喫茶店やクラブの名前が書かれた紙製の「ブックマッチ」。1度は目にしたことがあるであろうこのマッチが、2022年6月受注分を最後に日本での生産を終了します。国内生産終了の報せを聞き、ネット上では多くの驚きや悲しみの声が見られました。
最後まで国内ブックマッチの灯りをともし続けたのは、株式会社日東社(兵庫県姫路市)。1973年(昭和48年)から現在までの約49年間にわたり、製造を続けました。製造のきっかけや生産終了の理由について、日東社の小林さんに話を聞きました。
--製造のきっかけを教えてください。
【小林さん】 もともと海外からきたもので、スタイリッシュで斬新な印象があったからだと思います。ほかのマッチ製造会社と同じくらいの時期に製造を開始しました。ちなみに、英語表現では「Matchbook」が主流のようです。
--おもにどのような業種の方が利用されたのでしょうか。
【小林さん】 SNSの写真を見ても、あらゆる業種や企業の方が使用していたと思われます。弊社ですとギフトショップのほかに、消耗品として飲食店やホテル関係への流通が多いように思います。昭和57年(1982年)のピーク時には、1年間に1万1000マッチトン(※1)を生産しました。
--なぜ生産を終了されたのでしょうか。
【小林さん】 需要減です。ブックマッチは広告宣伝(喫茶店や飲食店で無料で配布する)がおもな用途だったため、喫煙人口の減少や電子タバコの普及、受動喫煙防止法により喫煙場所が減ってしまったことが原因で需要が減ったと考えられます。
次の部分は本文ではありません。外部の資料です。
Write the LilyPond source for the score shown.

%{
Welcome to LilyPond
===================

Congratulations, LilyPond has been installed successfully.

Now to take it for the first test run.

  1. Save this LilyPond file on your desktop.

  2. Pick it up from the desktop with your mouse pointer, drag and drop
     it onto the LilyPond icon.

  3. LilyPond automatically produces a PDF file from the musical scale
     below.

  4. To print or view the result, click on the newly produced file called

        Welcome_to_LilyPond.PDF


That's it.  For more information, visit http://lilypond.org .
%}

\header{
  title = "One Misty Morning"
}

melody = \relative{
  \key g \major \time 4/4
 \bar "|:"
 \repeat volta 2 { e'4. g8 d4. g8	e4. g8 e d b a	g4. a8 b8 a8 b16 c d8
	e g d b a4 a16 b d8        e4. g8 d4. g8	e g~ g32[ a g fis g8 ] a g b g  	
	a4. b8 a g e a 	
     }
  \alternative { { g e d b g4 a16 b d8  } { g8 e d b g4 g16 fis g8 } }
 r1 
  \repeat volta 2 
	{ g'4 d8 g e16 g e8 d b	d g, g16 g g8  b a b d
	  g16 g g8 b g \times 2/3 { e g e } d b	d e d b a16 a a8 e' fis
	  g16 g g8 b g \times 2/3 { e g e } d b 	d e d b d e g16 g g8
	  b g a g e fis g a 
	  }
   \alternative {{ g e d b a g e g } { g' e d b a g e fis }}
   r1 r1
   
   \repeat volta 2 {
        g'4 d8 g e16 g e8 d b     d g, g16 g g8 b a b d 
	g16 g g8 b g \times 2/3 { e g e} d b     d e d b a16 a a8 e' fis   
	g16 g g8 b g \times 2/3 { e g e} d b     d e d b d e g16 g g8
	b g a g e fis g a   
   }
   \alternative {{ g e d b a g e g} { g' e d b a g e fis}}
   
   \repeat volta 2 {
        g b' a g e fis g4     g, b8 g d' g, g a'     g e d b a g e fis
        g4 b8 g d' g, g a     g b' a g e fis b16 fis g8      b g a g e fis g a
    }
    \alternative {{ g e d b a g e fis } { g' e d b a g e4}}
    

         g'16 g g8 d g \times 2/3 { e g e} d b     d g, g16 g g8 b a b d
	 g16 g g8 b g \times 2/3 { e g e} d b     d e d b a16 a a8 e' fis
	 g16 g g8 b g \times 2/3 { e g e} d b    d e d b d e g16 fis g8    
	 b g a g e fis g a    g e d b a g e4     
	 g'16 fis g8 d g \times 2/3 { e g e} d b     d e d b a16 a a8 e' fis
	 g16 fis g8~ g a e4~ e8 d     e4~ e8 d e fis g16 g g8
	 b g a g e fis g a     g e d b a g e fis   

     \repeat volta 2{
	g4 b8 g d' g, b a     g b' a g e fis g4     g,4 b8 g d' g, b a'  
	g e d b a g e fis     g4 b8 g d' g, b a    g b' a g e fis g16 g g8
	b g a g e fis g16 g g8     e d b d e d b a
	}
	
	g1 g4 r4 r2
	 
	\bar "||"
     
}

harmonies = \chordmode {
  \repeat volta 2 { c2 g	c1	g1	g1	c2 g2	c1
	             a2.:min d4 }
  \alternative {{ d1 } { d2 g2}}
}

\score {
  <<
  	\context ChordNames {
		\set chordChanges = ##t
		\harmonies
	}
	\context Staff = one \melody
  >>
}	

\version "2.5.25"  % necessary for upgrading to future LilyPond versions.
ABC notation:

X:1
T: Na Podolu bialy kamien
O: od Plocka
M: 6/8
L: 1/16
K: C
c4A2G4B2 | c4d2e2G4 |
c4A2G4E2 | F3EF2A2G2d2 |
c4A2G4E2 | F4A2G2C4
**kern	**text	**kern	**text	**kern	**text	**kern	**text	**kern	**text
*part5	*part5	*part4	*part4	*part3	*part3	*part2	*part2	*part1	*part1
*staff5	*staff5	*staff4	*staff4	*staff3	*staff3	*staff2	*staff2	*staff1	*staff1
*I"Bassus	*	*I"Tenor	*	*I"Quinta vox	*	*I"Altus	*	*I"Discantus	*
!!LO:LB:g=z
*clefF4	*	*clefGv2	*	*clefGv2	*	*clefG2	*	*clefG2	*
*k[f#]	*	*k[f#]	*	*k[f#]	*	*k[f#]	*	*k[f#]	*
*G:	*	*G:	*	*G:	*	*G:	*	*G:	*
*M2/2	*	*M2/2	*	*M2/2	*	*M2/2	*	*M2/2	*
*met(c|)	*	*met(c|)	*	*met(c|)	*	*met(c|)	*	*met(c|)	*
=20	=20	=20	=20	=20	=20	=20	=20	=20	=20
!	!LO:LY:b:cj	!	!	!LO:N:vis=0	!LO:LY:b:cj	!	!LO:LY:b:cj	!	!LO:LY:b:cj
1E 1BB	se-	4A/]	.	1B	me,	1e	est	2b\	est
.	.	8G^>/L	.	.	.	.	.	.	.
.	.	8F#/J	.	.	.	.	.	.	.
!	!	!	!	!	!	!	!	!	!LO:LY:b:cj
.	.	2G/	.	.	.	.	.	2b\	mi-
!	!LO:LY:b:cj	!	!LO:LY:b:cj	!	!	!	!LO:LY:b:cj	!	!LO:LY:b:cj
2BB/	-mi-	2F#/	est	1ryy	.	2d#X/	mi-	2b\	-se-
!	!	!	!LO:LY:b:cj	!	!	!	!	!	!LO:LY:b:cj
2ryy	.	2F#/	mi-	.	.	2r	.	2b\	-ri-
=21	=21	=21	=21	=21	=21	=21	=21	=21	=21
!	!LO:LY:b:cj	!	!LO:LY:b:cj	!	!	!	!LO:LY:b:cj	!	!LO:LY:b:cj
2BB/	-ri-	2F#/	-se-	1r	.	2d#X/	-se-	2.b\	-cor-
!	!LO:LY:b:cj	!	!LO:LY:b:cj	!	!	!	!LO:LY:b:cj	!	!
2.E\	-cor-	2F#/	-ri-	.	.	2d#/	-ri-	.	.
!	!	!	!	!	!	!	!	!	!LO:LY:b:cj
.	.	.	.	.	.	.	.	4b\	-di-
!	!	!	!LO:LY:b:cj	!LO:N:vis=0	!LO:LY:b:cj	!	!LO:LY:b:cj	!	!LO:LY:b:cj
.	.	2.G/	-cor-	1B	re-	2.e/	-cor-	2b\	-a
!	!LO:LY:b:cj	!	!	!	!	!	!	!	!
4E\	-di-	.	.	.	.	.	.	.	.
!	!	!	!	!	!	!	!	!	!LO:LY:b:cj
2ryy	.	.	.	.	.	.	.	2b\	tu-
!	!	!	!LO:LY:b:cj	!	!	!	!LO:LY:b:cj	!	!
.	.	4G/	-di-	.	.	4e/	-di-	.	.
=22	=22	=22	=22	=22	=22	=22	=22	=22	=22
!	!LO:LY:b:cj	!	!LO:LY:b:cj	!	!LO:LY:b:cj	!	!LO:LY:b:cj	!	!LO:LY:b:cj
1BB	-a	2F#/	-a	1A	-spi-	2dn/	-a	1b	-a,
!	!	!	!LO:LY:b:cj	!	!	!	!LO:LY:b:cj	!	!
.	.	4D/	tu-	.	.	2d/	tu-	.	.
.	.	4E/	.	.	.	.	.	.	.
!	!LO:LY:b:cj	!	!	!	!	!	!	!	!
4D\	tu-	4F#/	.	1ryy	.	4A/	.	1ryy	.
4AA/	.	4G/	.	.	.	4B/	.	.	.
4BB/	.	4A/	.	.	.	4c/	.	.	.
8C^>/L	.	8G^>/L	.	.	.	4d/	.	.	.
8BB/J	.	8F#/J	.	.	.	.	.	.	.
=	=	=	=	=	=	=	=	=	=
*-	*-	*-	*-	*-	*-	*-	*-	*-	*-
現在では、広告配布物としての役目は名入れライターやポケットティッシュに変化し、さらに、WEBサイトやSNSなどを活用した集客方法の変化も関係していると推測されます。日本燐寸工業会調べによると、令和3年度は25マッチトンにまで落ち込みました。
--ブックマッチの魅力は?
【小林さん】 箱型マッチとの一番の相違点として、カバーの内側にも印刷スペースがあるので広告用に便利だったのではないでしょうか。広告用ポケットティッシュが市場にあふれるまでは、チラシ代わりに、20本×1列のものがその時代ごとの広告としてたいそう使われていたとのこと。また、大手ホテルチェーンやチェーン居酒屋などでは客室用に6本型、10本型などがよく使われていました。箱型マッチと比べると、スタイリッシュで携帯に便利だったとも言われています。